Primeiro caso: foi no pequeno ecrã, contracenando com Pedro Santana Lopes, que o então discreto José Sócrates granjeou uma aura de credibilidade e popularidade que o levou a liderar o PS e o País. Por ironia, foi Santana quem, assim, apadrinhou a entrada, em casa dos portugueses, do metódico debutante socialista.
Segundo caso: nos jogos de Portugal, no Mundial da Alemanha, em 2006, Marcelo Rebelo de Sousa, que não falhou um, era vitoriado pelos adeptos, à porta dos estádios, como se de um jogador se tratasse. Pediam-lhe que se candidatasse à Presidência da República.

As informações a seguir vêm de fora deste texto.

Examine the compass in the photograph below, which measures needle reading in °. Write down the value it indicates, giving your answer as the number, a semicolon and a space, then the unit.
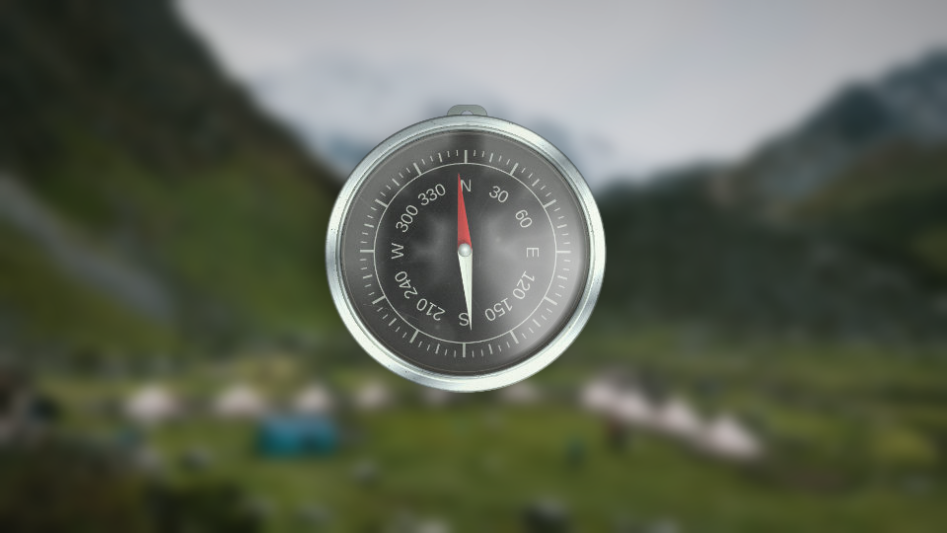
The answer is 355; °
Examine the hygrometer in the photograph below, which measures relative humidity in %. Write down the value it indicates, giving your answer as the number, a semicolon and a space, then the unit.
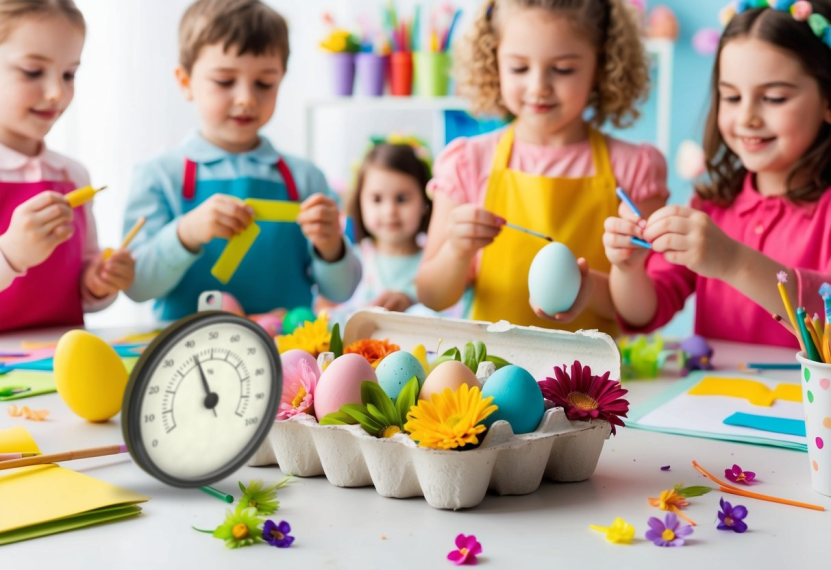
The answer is 40; %
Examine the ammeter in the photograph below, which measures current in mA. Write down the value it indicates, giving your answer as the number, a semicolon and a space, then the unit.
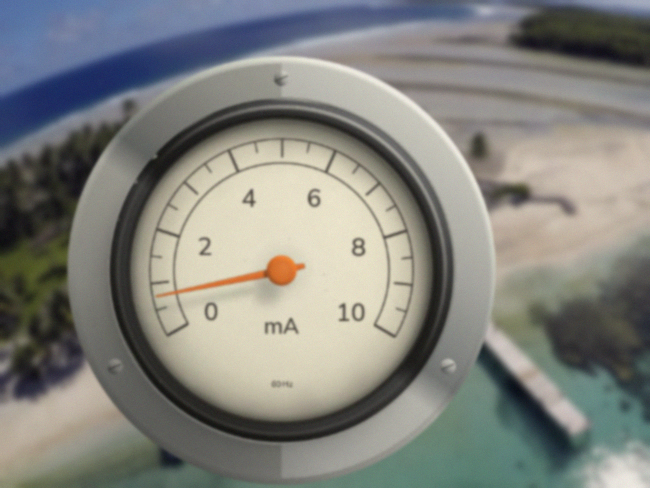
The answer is 0.75; mA
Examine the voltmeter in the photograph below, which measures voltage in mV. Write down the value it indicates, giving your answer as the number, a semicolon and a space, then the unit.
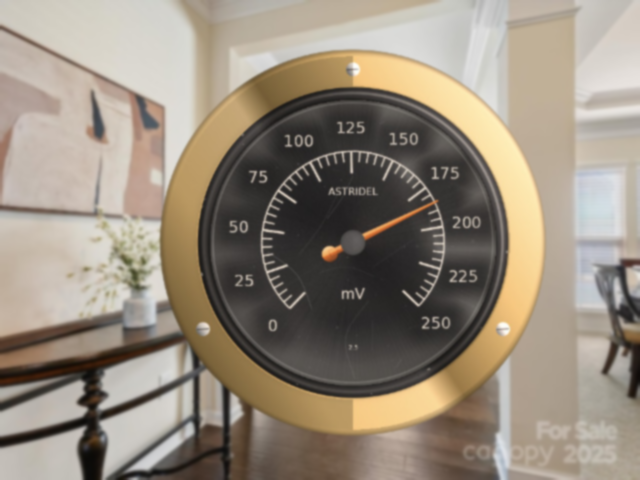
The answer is 185; mV
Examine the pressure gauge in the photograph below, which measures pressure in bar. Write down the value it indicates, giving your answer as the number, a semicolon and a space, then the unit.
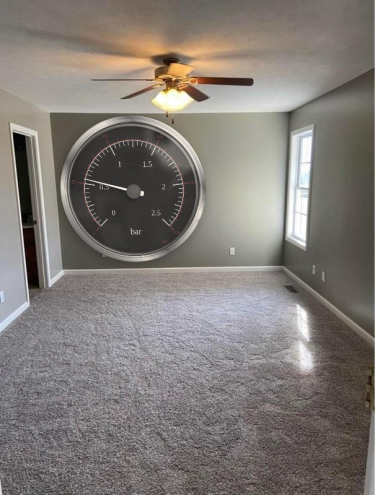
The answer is 0.55; bar
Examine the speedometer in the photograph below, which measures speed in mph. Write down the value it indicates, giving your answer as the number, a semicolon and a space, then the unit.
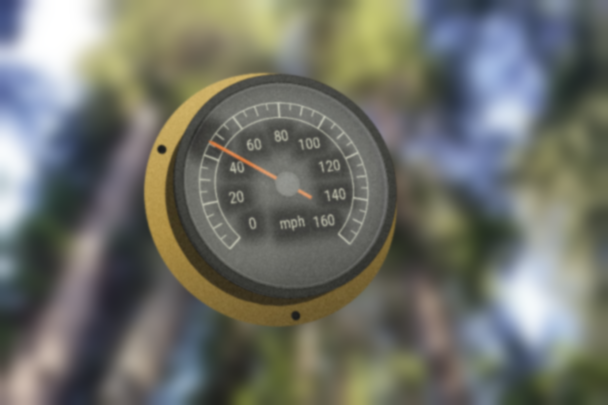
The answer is 45; mph
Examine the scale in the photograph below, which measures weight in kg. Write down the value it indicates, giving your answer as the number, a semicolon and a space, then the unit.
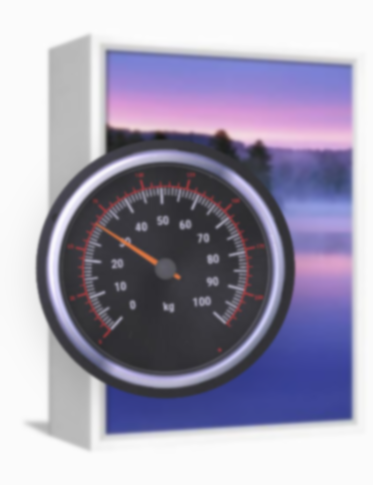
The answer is 30; kg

O homem que perdeu Lisboa para Sampaio e enfrentou dificuldades, no PSD, que o levaram à demissão de presidente do partido, tinha acabado de ser relançado, na aceitação quase unânime da opinião pública, pelas suas prédicas semanais na televisão.
Terceiro caso: até Garcia Pereira mantém viva uma peça de museu chamada MRPP graças à sua presença assídua na televisão, bem superior, em decibéis, à expressão eleitoral da ideologia que oficialmente professa.
Em Portugal, a análise política confunde-se com a propaganda, sem que o eleitor incauto tenha a possibilidade de distinguir uma da outra. O panorama opinativo está cheio de políticos, daqueles que vão a todas, aparecem em todo o lado, escrevem em toda a parte, tão depressa envergando as vestes do militante partidário, deputado ou dirigente, como vestindo a capa do comentador distanciado. O facto de certos comentadores, como o próprio Marcelo, António Vitorino ou, sobretudo, José Pacheco Pereira, aparentarem uma independência de espírito que lhes permite fugir ao estilo cassete, confere a este tipo de comentário uma capacidade de influência decisiva na formação da opinião. Por momentos, esquecemo-nos de que aquelas personagens estão ali com uma agenda própria, debitando mensagens pré-preparadas, para defender interesses de conveniência político-partidária. Este comentarismo de marca, de onde está geralmente ausente o PCP, porque, alegadamente, os seus representantes, amarrados a uma linguagem de colectivo, não pensam pela própria cabeça, atingiu o seu expoente máximo com as lições do prof.
Marcelo, na TVI, originadoras de uma crise que em muito contribuiu para a queda do Governo de Santana Lopes.
Sócrates lembra-se bem. Foi também por isso que chegou a primeiro-ministro.
Em ano de pré-campanha para as Presidenciais, de escolha da liderança do PSD e de arranque de um Governo de maioria relativa, o tempo de antena de Marcelo Rebelo de Sousa (ele próprio um putativo candidato a líder da oposição ou a Belém?) no principal canal do Estado era-lhe quase insuportável. A suspensão do programa As Escolhas de Marcelo desencadearia uma tempestade política. Mas a saída, por vontade própria, de António Vitorino, da RTP, resultou numa feliz coincidência, que permite dispensar, de caminho, o professor, com o pretxto de uma remodelação do formato do comentário político. Finalmente, a estação pública implementará as virtudes de um “maior equilíbrio”.
Sem qualquer ofensa para os visados, mas usando uma imagem tauromáquica, o fim do programa Notas Soltas, de António Vitorino, permite, na prática, ao dirigente socialista fazer de cabresto: retira o touro da arena. E sem fazer sangue.